Eating Well Doesn't Mean You're Fueling Right
What I learned about fueling — and why most endurance athletes miss this
I tracked everything I ate across a full training week to understand how well my fueling actually matched the work I was doing. Not because anything felt off — but to look more closely at the relationship between training load and fuel availability. What it highlighted wasn't a major issue, but a small mismatch between demand and intake that had a measurable impact on how the week felt and performed.
Understanding the Load
Before getting into the details, it helps to understand what this kind of training actually represents.
👉 Higher TSS = greater overall demand
But not all training stress is equal. An easy aerobic ride and a harder run can contribute similar training load… yet place very different demands on your fuel systems.
👉 The higher the intensity and mechanical load → The more your body relies on carbohydrates (glycogen)
👉 It's training with significant and varied carbohydrate demand
What this week actually was
- 1311 TSS total
- High volume + mixed intensity
- Bike: mostly aerobic
- Run: higher intensity + higher mechanical load
- Swim: mixed demand
👉 Not just "training" — this is mixed metabolic stress
This week is a good example of what most endurance athletes are actually doing — not purely aerobic work, but a mix of different metabolic demands across sessions.

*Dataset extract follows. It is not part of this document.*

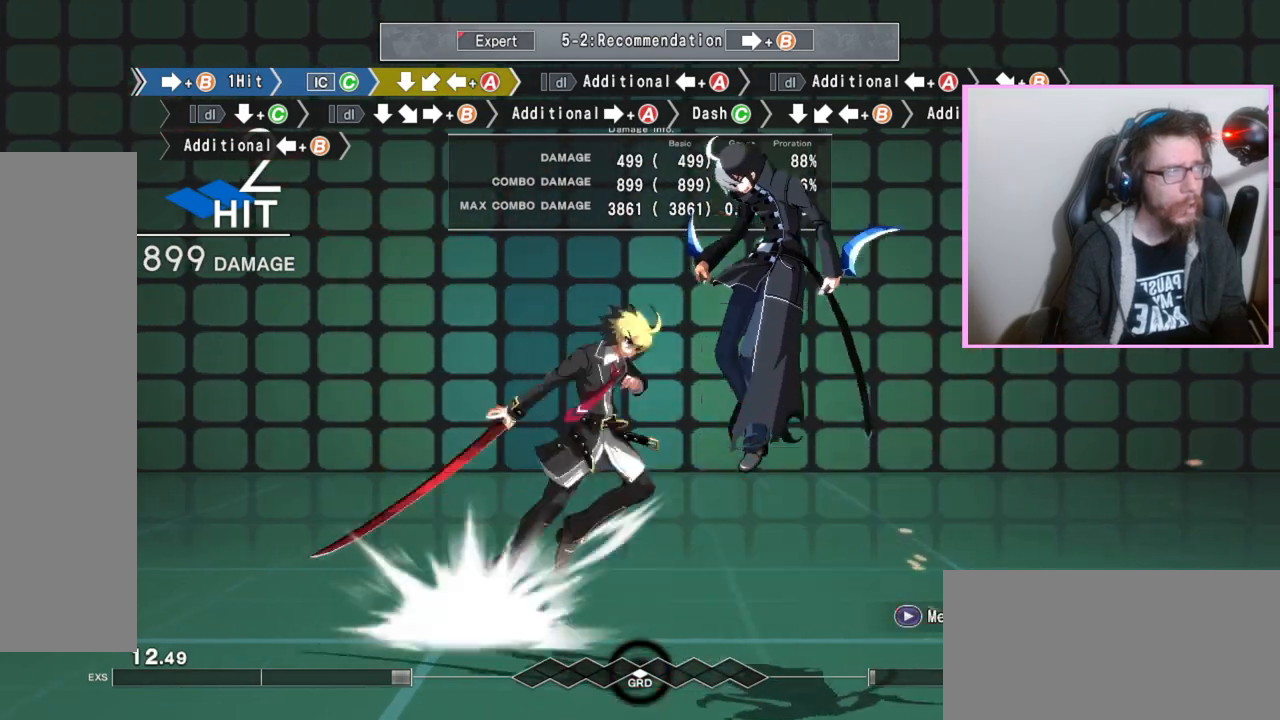
{"dt_ms": 500, "buttons": [], "events": [[417, "A", "down"], [450, "A", "up"], [467, "A", "down"], [483, "A", "up"]]}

The bike made up the largest portion of total load and was mostly aerobic. This means a greater reliance on fat oxidation — but still with meaningful carbohydrate use, especially as duration increases.
The run, however, shifts that balance. Even at moderate intensities, running has a higher cost due to more muscle recruitment, greater impact forces, and more eccentric loading.
👉 We are not operating in one energy system → We're constantly shifting between them
👉 Glycogen becomes the limiting factor — not total calories
Why this matters for nutrition
My body doesn't just need "food" — It needs the right fuel at the right time.
- Easy work uses more fat
- Harder work uses more carbohydrates
👉 My week required BOTH systems
Fueling isn't just about total intake — it's about matching the type of fuel to the type of work being performed.
Lower intensity work relies more heavily on fat oxidation, but still requires carbohydrates. As intensity increases, the body shifts toward greater carbohydrate use because it can produce energy more quickly.
Most athletes think this
👉 Performance is limited by fuel availability — not just calories
Total caloric intake alone does not determine performance. Substrate availability is far more relevant.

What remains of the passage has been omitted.